Он положил на стол лист и посмотрел на нее в ожидании реакции, но… была пауза, а его слова, как мыльный пузырь, повисли в воздухе, и полковник боялся пошевелиться, чтобы нечаянно не взорвать могильную тишину. Когда у него уже больше не стало терпения сдерживать дыхание, из его большой жирной груди вместе с выдохом, как пробка из бутылки с кислым вином, выскочило глупое:
– Вот так!
Она поняла всё и сразу. Но будничная обстановка происходящего, скукотища и серость, витающие в воздухе огромного, как сам полковник, кабинета, не соответствовали ее несчастью, не выводили из оцепенения, в которое она на минуту впала, и не позволяли поверить в реальность услышанного. Она только чувствовала, как сильнее стало пульсировать в висках, как неведомая, давящая, распирающая череп изнутри боль хотела вырваться наружу, но не могла, и это мутило ее сознание, от боли начало тошнить, перед глазами пошли круги, в которые превращались и человек, стоящий перед нею в форме, и большая желтая с орлом пуговица на его мундире; потом круги стали между собой переплетаться и скатываться куда-то в темноту, увлекая за собой и ее…
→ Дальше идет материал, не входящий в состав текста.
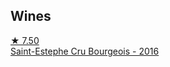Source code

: :PROPERTIES:
:ID:                     f270ddcb-49e6-4987-8fb1-8ed6560cee51
:END:

** Wines
:PROPERTIES:
:ID:                     b089681d-db3b-4b1b-a333-0223dc77d239
:END:

#+begin_export html
<div class="flex-container">
  <a class="flex-item flex-item-left" href="/wines/fd6559f6-41c5-4a3e-9de1-c88144358ccd.html">
    <img class="flex-bottle" src="/images/fd/6559f6-41c5-4a3e-9de1-c88144358ccd/2021-12-17-18-41-04-8EF13DCB-AFE5-495C-A22E-D65495A07EE8-1-105-c.webp"></img>
    <section class="h text-small text-lighter">★ 7.50</section>
    <section class="h text-bolder">Saint-Estephe Cru Bourgeois - 2016</section>
  </a>

</div>
#+end_export
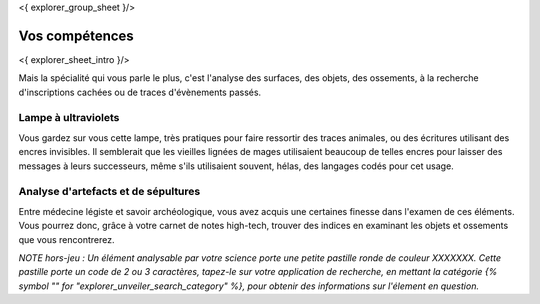 <{ explorer_group_sheet }/>

Vos compétences
====================================

<{ explorer_sheet_intro }/>

Mais la spécialité qui vous parle le plus, c'est l'analyse des surfaces, des objets, des ossements, à la recherche d'inscriptions cachées ou de traces d'évènements passés.


Lampe à ultraviolets
-----------------------------

Vous gardez sur vous cette lampe, très pratiques pour faire ressortir des traces animales, ou des écritures utilisant des encres invisibles.
Il semblerait que les vieilles lignées de mages utilisaient beaucoup de telles encres pour laisser des messages à leurs successeurs, même s'ils utilisaient souvent, hélas, des langages codés pour cet usage.


Analyse d'artefacts et de sépultures
------------------------------------------

Entre médecine légiste et savoir archéologique, vous avez acquis une certaines finesse dans l'examen de ces éléments.
Vous pourrez donc, grâce à votre carnet de notes high-tech, trouver des indices en examinant les objets et ossements que vous rencontrerez.

*NOTE hors-jeu : Un élément analysable par votre science porte une petite pastille ronde de couleur XXXXXXX. Cette pastille porte un code de 2 ou 3 caractères, tapez-le sur votre application de recherche, en mettant la catégorie {% symbol "" for "explorer_unveiler_search_category" %}, pour obtenir des informations sur l'élement en question.*
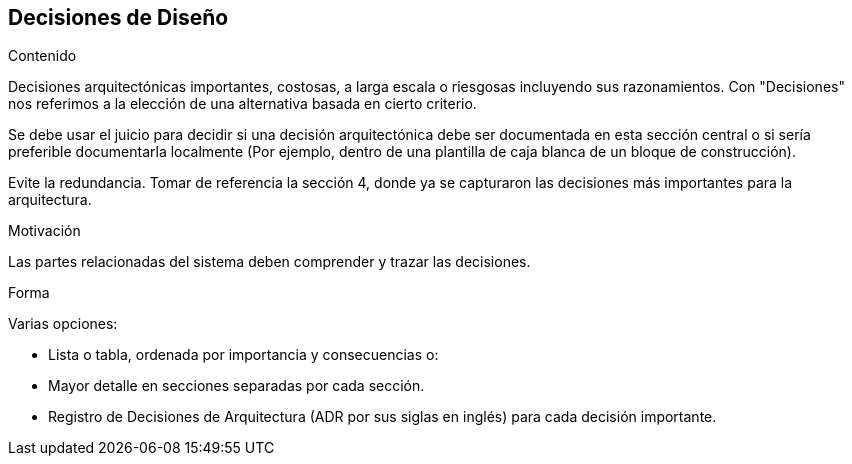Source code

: ifndef::imagesdir[:imagesdir: ../images]

[[section-design-decisions]]
== Decisiones de Diseño


[role="arc42help"]
****
.Contenido
Decisiones arquitectónicas importantes, costosas, a larga escala o riesgosas incluyendo sus razonamientos.
Con "Decisiones" nos referimos a la elección de una alternativa basada en cierto criterio.

Se debe usar el juicio para decidir si una decisión arquitectónica debe ser documentada en esta sección
central o si sería preferible documentarla localmente (Por ejemplo, dentro de una plantilla de caja blanca
de un bloque de construcción).

Evite la redundancia. Tomar de referencia la sección 4, donde ya se capturaron las decisiones más importantes 
para la arquitectura.

.Motivación
Las partes relacionadas del sistema deben comprender y trazar las decisiones.

.Forma
Varias opciones:

* Lista o tabla, ordenada por importancia y consecuencias o:
* Mayor detalle en secciones separadas por cada sección.
* Registro de Decisiones de Arquitectura (ADR por sus siglas en inglés) para cada decisión importante.
****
А Игоря она так и не увидела. Гроб с его телом поставили в одном из залов военкомата. И на второй, и на третий день она продолжала пребывать в полуобморочном состоянии, но не уходила никуда из этого зала и все никак не могла понять, почему ей не показывают ее мальчика, почему упрятали его в деревянные доски и наглухо запаянную жесть. Ей продолжало казаться, что все это происходит вовсе не с нею. Разум противился, не хотел соглашаться с тем, что сделали с ее сыном, не хотел верить, что под слоями дерева и железа находится ее Игорек, ее первенец, а вернее, нечто тленное, аморфное и страшное, что от него осталось. Она вспоминала виденных ею в жизни покойников и никак не могла представить таким же сына. Он казался ей по-прежнему стройным русоволосым юношей, с редким, еще не сбритым пушком над верхней губой, добрыми ласковыми глазами, в которые она любила его целовать, желая спокойной ночи, а он, засыпая, улыбался в ответ. И эта самая дорогая на свете улыбка, выхваченная из прошлого болезненным воображением, словно вспышка молнии в ночи, заставляла ее содрогаться. Оглядываясь вокруг себя, словно ища его в комнате, она видела лишь гроб, тень от гроба, приглушенный свет лампы на столике в углу, и борющихся с дремотой дежурного офицера и врача, приставленных к ней заботливо в эту последнюю перед похоронами ночь. Ее мысли невольно снова и снова, который уж раз за последние трое суток, обращались к Создателю. "Ну почему такое случилось? – спрашивала она. – Почему? Неужели нельзя было сделать так, чтобы он вернулся живой, даже раненый, калека, но живой… Плохо мне будет без него, Господи, только он после смерти мужа понимал меня и согревал душу. Сережа, – тот живет для себя, он стал черствый, совсем отбился от рук. Алексей… сам знаешь… Как жить мне дальше?.. Я так ждала Игоря, так надеялась. Боже. Ты же знаешь, как я его любила. Зачем ты и его отнял у меня? Неужели наказал за то, что любила его сильнее Алексея… Но это же несправедливо…" И она опять представляла себе Игоря живым; он вспоминался таким, каким провожала его в армию, и еще совсем маленьким мальчиком, когда ему было четыре года… Тогда из-за ненастья он не мог пойти на улицу погулять, сидел у окна, по которому стекали капли дождя, и, глядя на нее, грустно-обреченную, у кроватки недавно народившегося Алексея, сказал слова, которые она почему-то всю жизнь помнит, и теперь они вновь пришли ей на память: "Мама, я знаю, почему плачут люди, потому что на улице дождь и им скучно сидеть дома".